Work to be completed → Copy the data that follows exactly as it is, excluding all pictures.

Exercise materials →

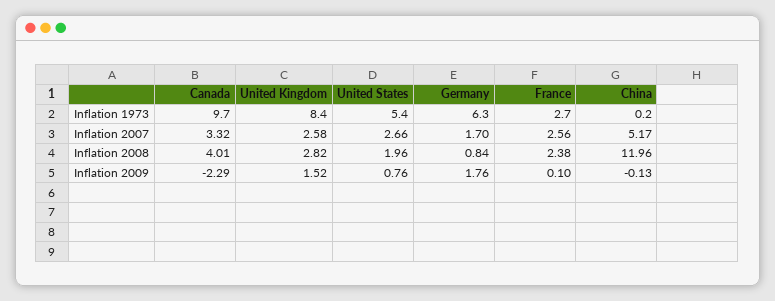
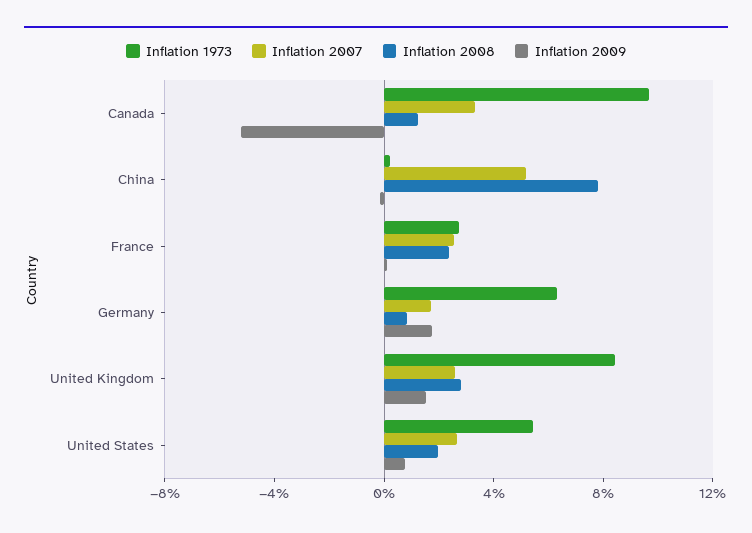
  {
    "Inflation 1973": {
      "Canada": 9.7,
      "United Kingdom": 8.4,
      "United States": 5.4,
      "Germany": 6.3,
      "France": 2.7,
      "China": 0.2
    },
    "Inflation 2007": {
      "Canada": 3.32,
      "United Kingdom": 2.58,
      "United States": 2.66,
      "Germany": 1.7,
      "France": 2.56,
      "China": 5.17
    },
    "Inflation 2008": {
-     "Canada": 4.01,
+     "Canada": 1,
      "United Kingdom": 2.82,
      "United States": 1.96,
      "Germany": 0.84,
      "France": 2.38,
-     "China": 11.96
+     "China": 8
    },
    "Inflation 2009": {
-     "Canada": -2.29,
+     "Canada": -5,
      "United Kingdom": 1.52,
      "United States": 0.76,
      "Germany": 1.76,
      "France": 0.1,
      "China": -0.13
    }
  }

Written solution →
  {
    "Inflation 1973": {
      "Canada": 9.7,
      "United Kingdom": 8.4,
      "United States": 5.4,
      "Germany": 6.3,
      "France": 2.7,
      "China": 0.2
    },
    "Inflation 2007": {
      "Canada": 3.32,
      "United Kingdom": 2.58,
      "United States": 2.66,
      "Germany": 1.7,
      "France": 2.56,
      "China": 5.17
    },
    "Inflation 2008": {
-     "Canada": 4.01,
+     "Canada": 1,
      "United Kingdom": 2.82,
      "United States": 1.96,
      "Germany": 0.84,
      "France": 2.38,
-     "China": 11.96
+     "China": 8
    },
    "Inflation 2009": {
-     "Canada": -2.29,
+     "Canada": -5,
      "United Kingdom": 1.52,
      "United States": 0.76,
      "Germany": 1.76,
      "France": 0.1,
      "China": -0.13
    }
  }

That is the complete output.